By Asa Stahl
What happens when two different kinds of auroras get together? One spills the other’s secrets.
Amateur astronomers have captured a strange combination of red and green auroras on camera, and physicists have now used these images to learn what may trigger the more mysterious part of the lightshow.
Photographer Alan Dyer was in his backyard in Strathmore, Canada, when he saw the lights dancing overhead and started filming. “I knew I had something interesting,” says Dyer, who also writes about astronomy. What he didn’t know was that he had just made the most complete recording of this rarely seen phenomenon.
At a glance, Dyer’s video looks like a celestial watermelon. The rind, a rippling green aurora, is well understood: It appears when the solar wind energizes protons trapped within Earth’s magnetic field, which then rain down and knock electrons and atoms around (SN: 12/10/03). That action is what gives the phenomenon — called a proton aurora — its name.
The swath of fruity magenta is more mysterious: Though scientists have known about these “stable auroral red arcs” for decades, there’s no widely accepted proof of how they form. One popular theory is that part of Earth’s magnetic field can heat up the atmosphere and, like proton rain, jostle particles.
Researchers had seen both of these particular kinds of aurora before, says Toshi Nishimura, a space physicist at Boston University, but the combination was mysterious. “Scientists didn’t have a good idea of why they could be together.”
Along with satellite observations, Dyer’s images and similar ones captured by other amateur astronomers in Canada and Finland show how the two phenomena may be related, Nishimura’s team reports in the July JGR Space Physics. Thin rays in the red aurora trace the paths of electrons as they fall along the Earth’s magnetic field. So just as proton rain triggers the green aurora, electron rain appears to trigger the red one, with the solar wind powering both at the same time. Since the electrons carry less energy than the protons, they make for a more reddish color.
But electron rain might not be the only way to produce the stable auroral red arcs, cautions Brian Harding, a space physicist at the University of California, Berkeley. Either way, he says, the results are exciting because they show what’s going on is more complicated than researchers thought.
Those complications are important to understand. The auroras Dyer saw, though beautiful, are danger zones for radio communication and GPS systems (SN: 8/13/17).

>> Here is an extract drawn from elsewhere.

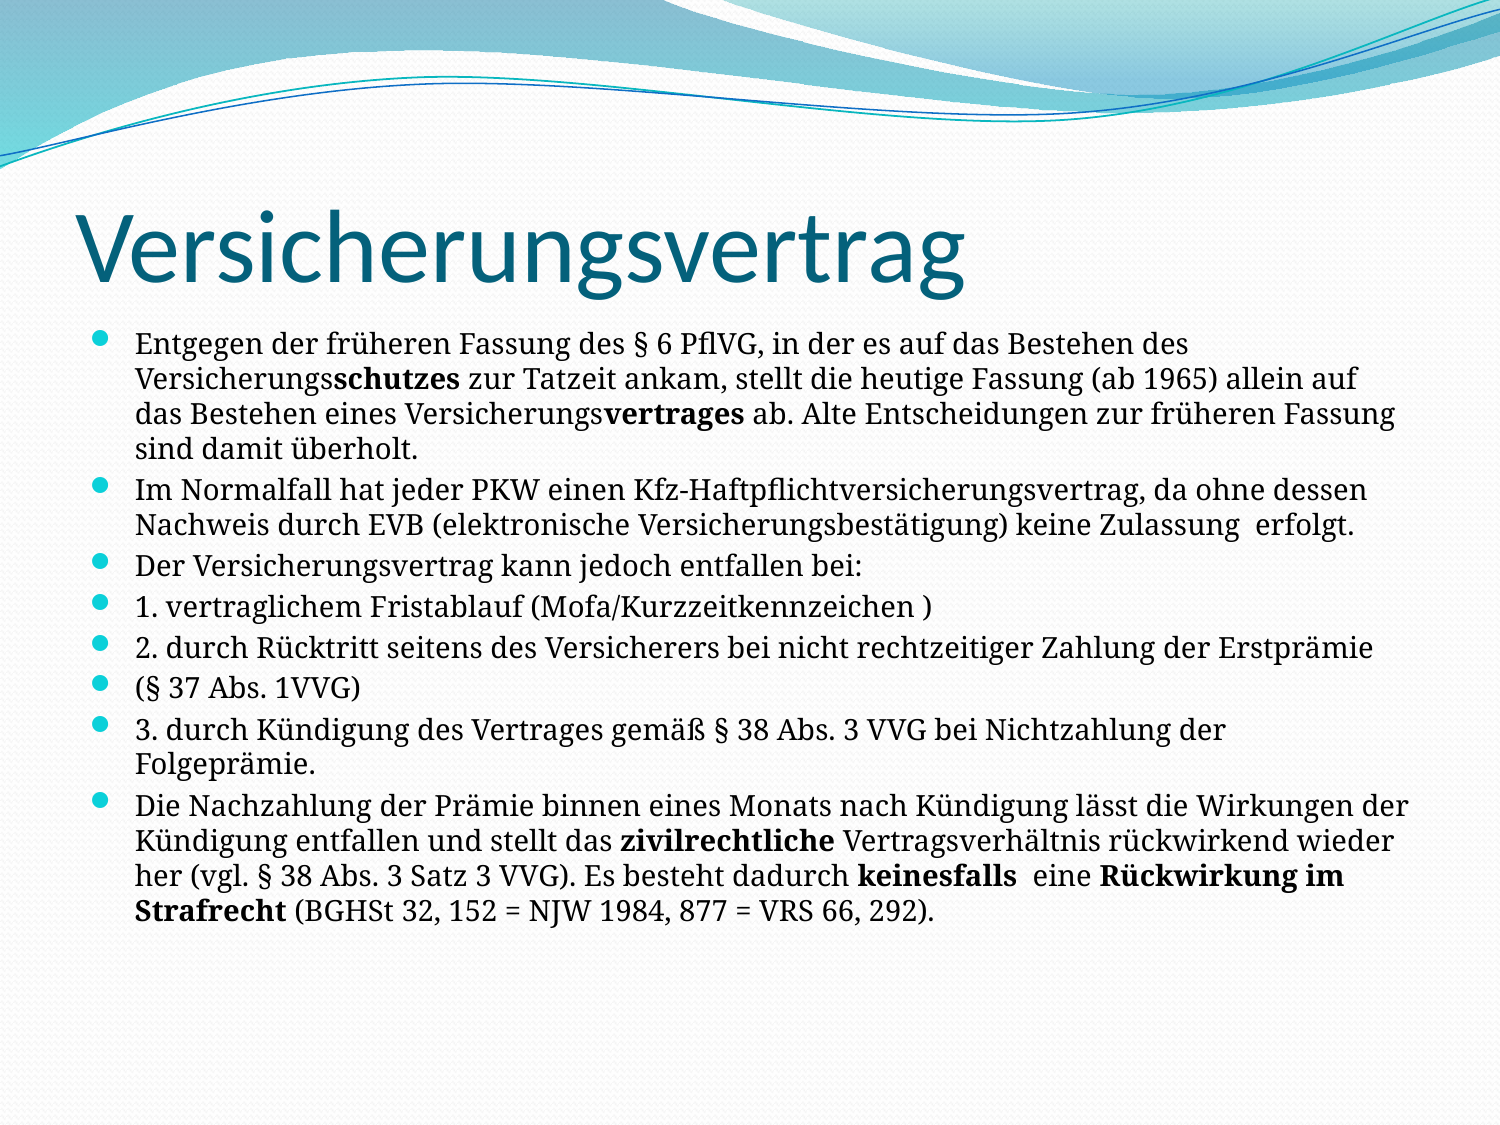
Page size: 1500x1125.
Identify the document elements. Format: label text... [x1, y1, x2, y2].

list Entgegen der früheren Fassung des § 6 PflVG, in der es auf das Bestehen des Versicherungsschutzes zur Tatzeit ankam, stellt die heutige Fassung (ab 1965) allein auf das Bestehen eines Versicherungsvertrages ab. Alte Entscheidungen zur früheren Fassung sind damit überholt. Im Normalfall hat jeder PKW einen Kfz-Haftpflichtversicherungsvertrag, da ohne dessen Nachweis durch EVB (elektronische Versicherungsbestätigung) keine Zulassung erfolgt. Der Versicherungsvertrag kann jedoch entfallen bei: 1. vertraglichem Fristablauf (Mofa/Kurzzeitkennzeichen ) 2. durch Rücktritt seitens des Versicherers bei nicht rechtzeitiger Zahlung der Erstprämie (§ 37 Abs. 1VVG) 3. durch Kündigung des Vertrages gemäß § 38 Abs. 3 VVG bei Nichtzahlung der Folgeprämie. Die Nachzahlung der Prämie binnen eines Monats nach Kündigung lässt die Wirkungen der Kündigung entfallen und stellt das zivilrechtliche Vertragsverhältnis rückwirkend wieder her (vgl. § 38 Abs. 3 Satz 3 VVG). Es besteht dadurch keinesfalls eine Rückwirkung im Strafrecht (BGHSt 32, 152 = NJW 1984, 877 = VRS 66, 292). [75, 317, 1425, 1038]
title Versicherungsvertrag [75, 115, 1425, 303]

As Nishimura puts it: If you were driving under a subauroral red arc, your GPS might tell you to veer into a field.
Until scientists better understand these red glows, they won’t be able to forecast space weather like they do normal weather, Harding explains. “You want to make sure that you can predict stuff like this,” he says.
The new results would not have been possible without the citizen scientists who took the photos, Nishimura says. “This is a new way of doing research…. When they take more and more cool images, they find more and more things that we don’t know about.”
According to Dyer, more photos are exactly what’s coming. “We can make a unique contribution to science,” he says. After all, “you never know what’s going to appear.”